*A. E. Olenloa and **M. O. Omobowale
*Department of Agricultural and Biological Engineering, College of Engineering, Purdue University, West Lafayette, IN 47906, US.
**Department of Agricultural and Environmental Engineering, Faculty of Engineering, University of Ibadan, Oyo State, Nigeria.
DOI: https://doi.org/10.5281/zenodo.14710712
ABSTRACT
Global demand for high-quality grain underscores the need for clean grains which is vital to food security. Contaminants such as broken cobs, grain dust, stones, and chaff are found in grains during harvest, handling, and storage operations. Manual winnowing is laborious and cannot meet the continuous demand for clean grains.
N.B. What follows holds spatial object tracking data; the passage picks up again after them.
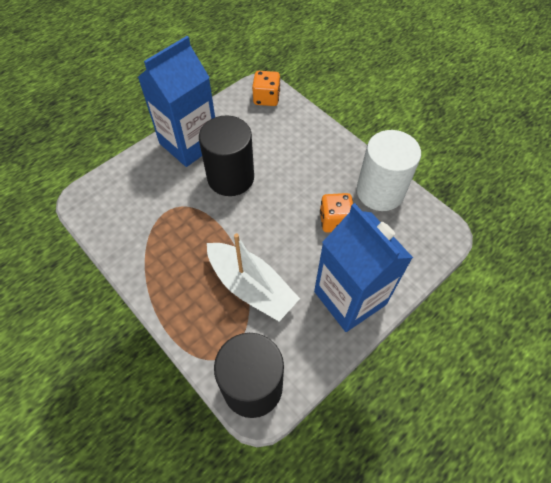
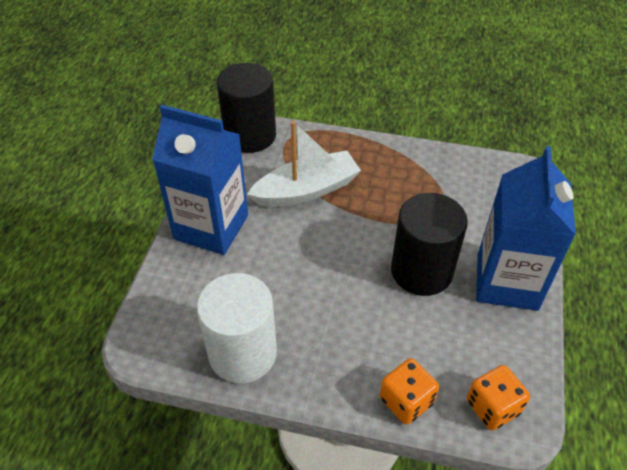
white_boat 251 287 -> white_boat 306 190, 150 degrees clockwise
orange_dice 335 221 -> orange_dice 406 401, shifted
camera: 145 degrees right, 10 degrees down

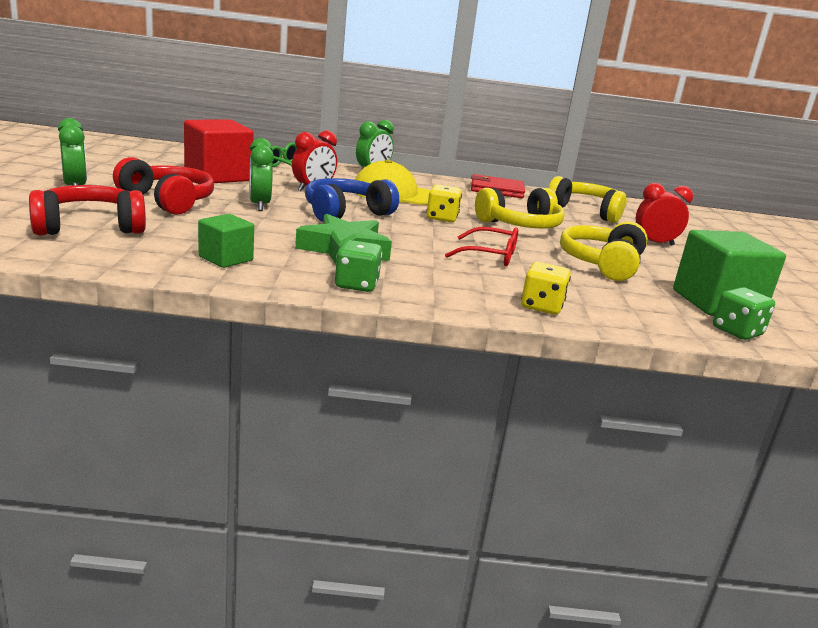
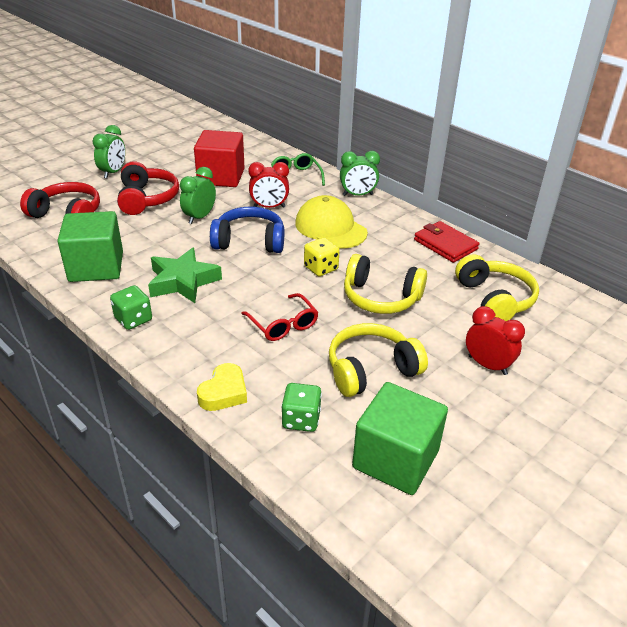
green_cube 226 258 -> green_cube 96 267, x1.79
yellow_dice 541 306 -> yellow_heart 224 392
green_dice 737 331 -> green_dice 301 419, shifted
camera: 45 degrees right, 15 degrees up

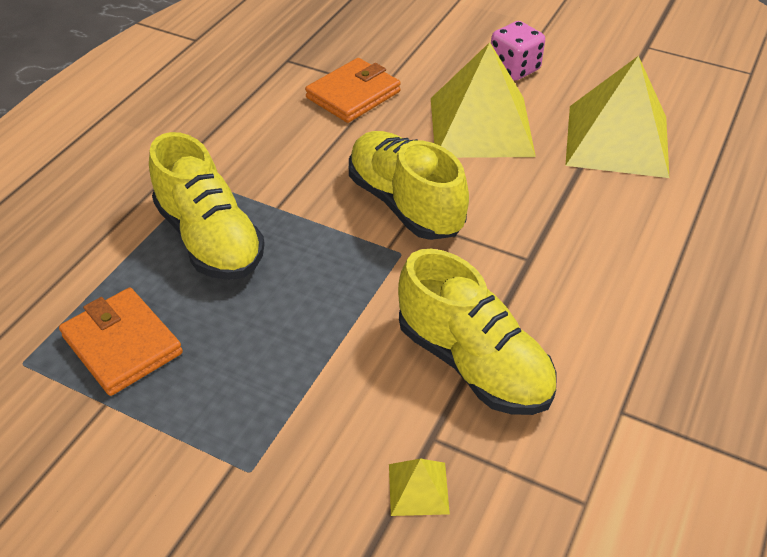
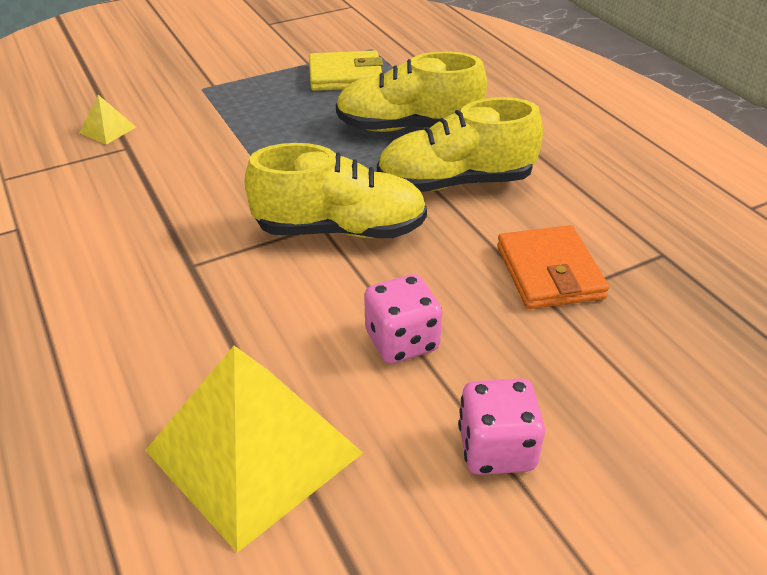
orange_wallet 122 345 -> yellow_wallet 345 76
yellow_pyramid 481 126 -> pink_dice 402 341
yellow_shoe 473 363 -> yellow_shoe 455 182, shifted
camera: 125 degrees right, 5 degrees down

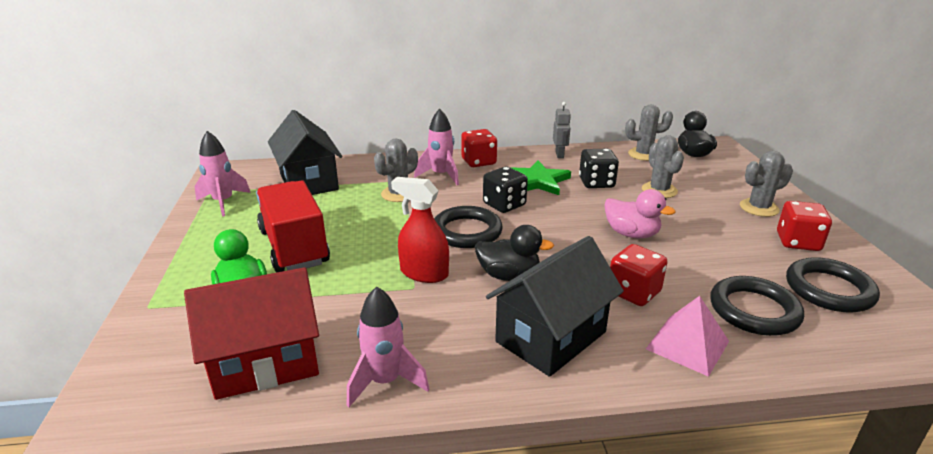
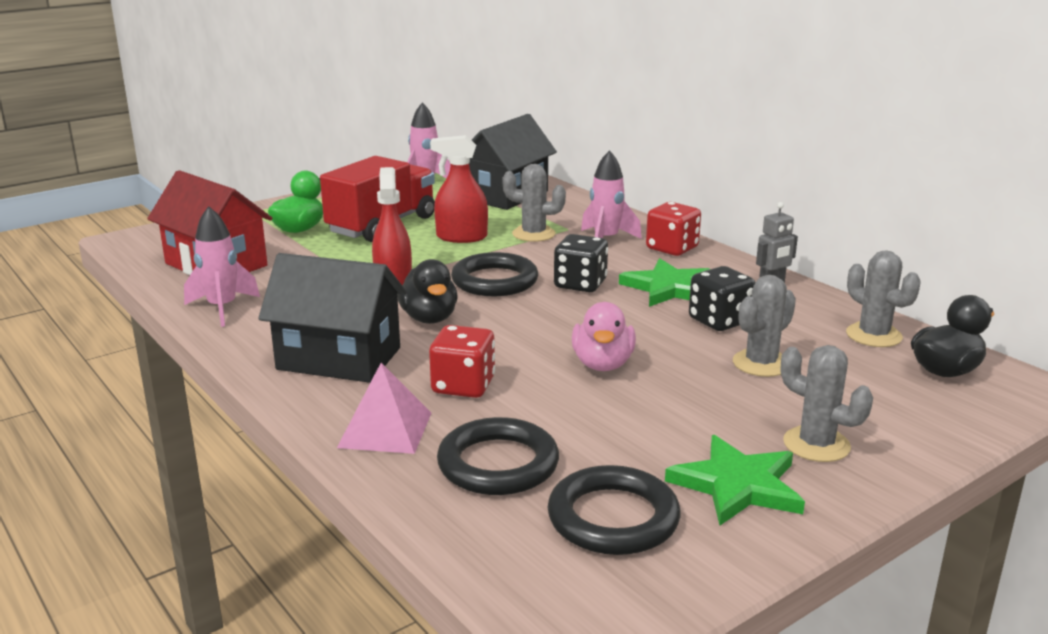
none -> red_spray_bottle 461 237
red_dice 798 242 -> green_star 737 485
camera: 60 degrees right, 5 degrees down

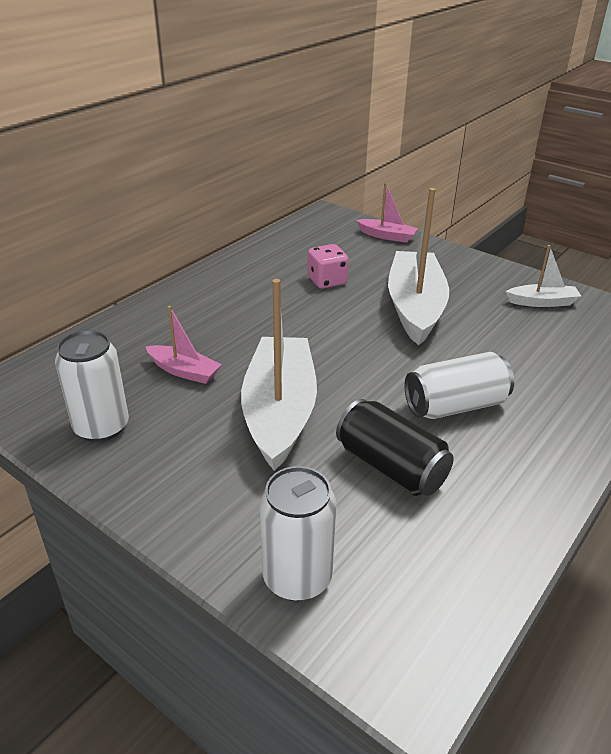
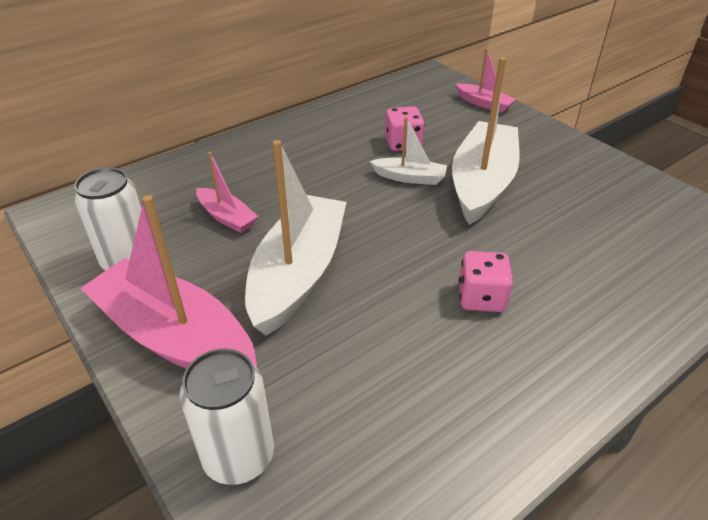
none -> pink_boat 174 337
white_boat 542 302 -> white_boat 410 177, shifted
white_can 455 406 -> pink_dice 481 298
black_can 391 467 -> none
camera: 15 degrees right, 5 degrees up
The availability of grain cleaning machines will ensure a sustainable supply of clean grains while conserving human energy and improving food security. A centrifugal flow grain cleaner was developed with major components such as hopper, sieves, electric motor, and blower. Yellow maize variety (Swan 2) was used to test the centrifugal flow grain cleaning machine and trials were carried out in three replicates. It was tested at three moisture content (MC) levels of 15%, 17%, and 19% (wet basis) commonly found in grain markets in Ibadan, Nigeria. Three feed rates (FR) (180, 250, and 320 kg/hr) were used. Performance evaluation to determine the cleaning efficiency (EG), total efficiency (ET), and product purity (PP) level using NIS 320: 1997 Seed/Grain Standards and other relevant indices. Analysis of variance was carried out to assess the
significance of the models developed using Design-Expert® software (Version 6.0.6 StatEase, Inc., Minneapolis, Minn.). Results showed that EG was within 98.3% to 98.9% across the MC and FR. The optimal ET was 85.5% at optimum operating parameters of 180 kg/hr FR, and 15% MC. The regression model developed for the relationship between MC and FR on EG was significant. Commercial production of the grain cleaner is viable due to its low cost, local technology and, increased demand for quality grains.